In response to the railroad monopolies, Congress passed the Interstate Commerce Act of 1887. This Act, passed under Congress’ power to regulate interstate commerce via the Constitution’s Commerce Clause, allowed Congress to regulate the railroad industry. This included the right to limit railroads to reasonable rates.

Key Antitrust Laws

There are three major federal laws that make up antitrust laws: The Sherman Antitrust Act, The Clayton Act, and The Federal Trade Commission Act. Each law builds off the others to give the federal government the authority to regulate monopolies, stop deceptive practices, and dissolve companies that amassed too much power.

The Sherman Antitrust Act

The Sherman Antitrust Act was passed in 1890 in response in order to give Congress the authority to regulate monopolies like those created by the Standard Oil Company. It outlaws all contracts and conspiracies that unreasonably restrain interstate and foreign trade. It also prohibits any company or business from monopolizing interstate commerce. The Sherman Antitrust Act was the first law that gave the federal government the authority to regulate trusts and break them up. This Act made price fixing and rigging bids per se evidence of a violation.
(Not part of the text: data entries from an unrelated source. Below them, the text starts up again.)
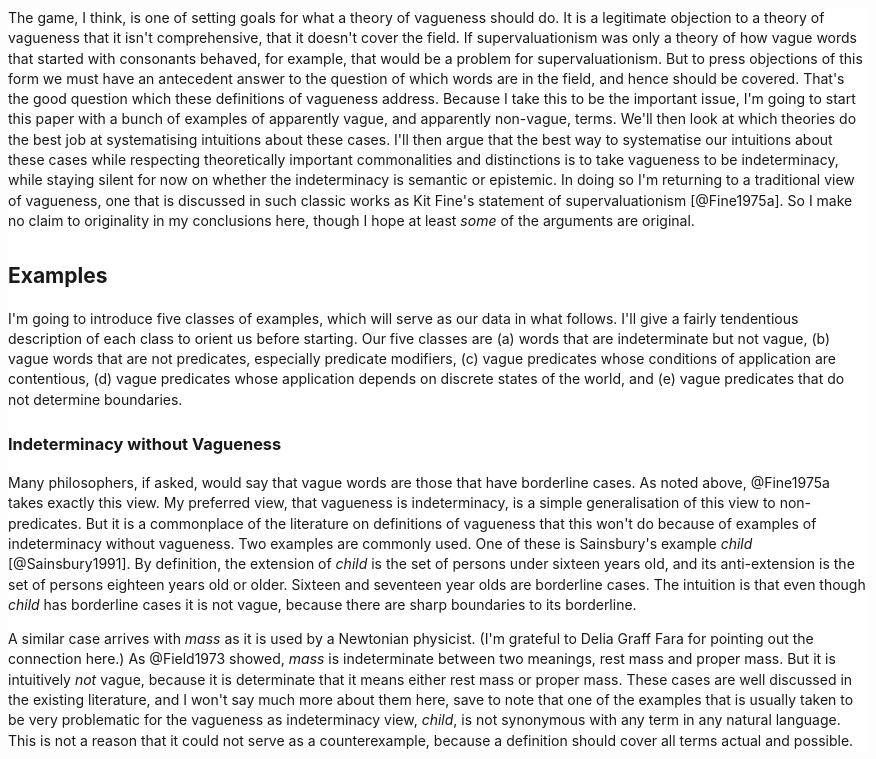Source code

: The game, I think, is one of setting goals for what a theory of
vagueness should do. It is a legitimate objection to a theory of
vagueness that it isn't comprehensive, that it doesn't cover the field.
If supervaluationism was only a theory of how vague words that started
with consonants behaved, for example, that would be a problem for
supervaluationism. But to press objections of this form we must have an
antecedent answer to the question of which words are in the field, and
hence should be covered. That's the good question which these
definitions of vagueness address. Because I take this to be the
important issue, I'm going to start this paper with a bunch of examples
of apparently vague, and apparently non-vague, terms. We'll then look at
which theories do the best job at systematising intuitions about these
cases. I'll then argue that the best way to systematise our intuitions
about these cases while respecting theoretically important commonalities
and distinctions is to take vagueness to be indeterminacy, while staying
silent for now on whether the indeterminacy is semantic or epistemic. In
doing so I'm returning to a traditional view of vagueness, one that is
discussed in such classic works as Kit Fine's statement of
supervaluationism [@Fine1975a]. So I make no claim to originality in my
conclusions here, though I hope at least *some* of the arguments are
original.

## Examples

I'm going to introduce five classes of examples, which will serve as our
data in what follows. I'll give a fairly tendentious description of each
class to orient us before starting. Our five classes are (a) words that
are indeterminate but not vague, (b) vague words that are not
predicates, especially predicate modifiers, (c) vague predicates whose
conditions of application are contentious, (d) vague predicates whose
application depends on discrete states of the world, and (e) vague
predicates that do not determine boundaries.

### Indeterminacy without Vagueness

Many philosophers, if asked, would say that vague words are those that
have borderline cases. As noted above, @Fine1975a takes exactly this
view. My preferred view, that vagueness is indeterminacy, is a simple
generalisation of this view to non-predicates. But it is a commonplace
of the literature on definitions of vagueness that this won't do because
of examples of indeterminacy without vagueness. Two examples are
commonly used. One of these is Sainsbury's example *child*
[@Sainsbury1991]. By definition, the extension of *child* is the set of
persons under sixteen years old, and its anti-extension is the set of
persons eighteen years old or older. Sixteen and seventeen year olds are
borderline cases. The intuition is that even though *child* has
borderline cases it is not vague, because there are sharp boundaries to
its borderline.

A similar case arrives with *mass* as it is used by a Newtonian
physicist. (I'm grateful to Delia Graff Fara for pointing out the
connection here.) As @Field1973 showed, *mass* is indeterminate between
two meanings, rest mass and proper mass. But it is intuitively *not*
vague, because it is determinate that it means either rest mass or
proper mass. These cases are well discussed in the existing literature,
and I won't say much more about them here, save to note that one of the
examples that is usually taken to be very problematic for the vagueness
as indeterminacy view, *child*, is not synonymous with any term in any
natural language. This is not a reason that it could not serve as a
counterexample, because a definition should cover all terms actual and
possible.


[^1]: In what follows I'll refer to functions of type $\langle$X,
[^2]: When I say a term is higher-order vague, I mean that it is subject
This Act has both a civil and a criminal component. Violators can face civil fines and penalties, and owners can face criminal prosecution, corporate penalties of up to $100 million, and individual penalties of up to $1 million. These penalties can be increased where the conspiring individuals or companies financially gained from the prohibited acts or where consumers lost money.

The Federal Trade Commission Act

The Federal Trade Commission Act is a civil statute passed in 1914 that prohibits unfair business practices in interstate commerce. There is no criminal component to this Act, so a violator can only face civil punishments. The Act makes illegal any “unfair methods of competition” and “unfair or deceptive acts or practices.” The Act also created the Federal Trade Commission, an agency tasked with enforcing antitrust statutes and protecting the public from the anti-competitive behavior of the trusts that ruled the end of the 19th and beginning of the 20th century.

The goals of the Federal Trade Commission are to protect consumers, maintain a competitive market and prevent actions that tend to monopolize or reduce competition. Under this Act, only the Federal Trade Commission can initiate cases against a company.

The Clayton Act

The Clayton Act, passed in 1914 and amended in 1950, is a civil statute that prohibits mergers or acquisitions that reduce competition. It compliments the Sherman Act in that it addresses certain practices that the Sherman Act does not expressly prohibit. The Act authorizes the Federal Trade Commission, which is a five-member bipartisan commission, to analyze mergers and acquisitions before they happen to prevent agreements that may create a monopoly or reduce competition. This Act changed antitrust enforcement because it gave the federal government the ability to look to the future and shape the market, rather than wait for unfair practices to take place and punish them after-the-fact.

Under this Act, the government only needs to find that an acquisition or merger is “substantially” likely to lessen competition. The Commission does not need to have absolutely certainty that a particular merger will lessen competition, but rather reasonable probability. This increases the ability of the federal government to stop uncompetitive business actions before they start.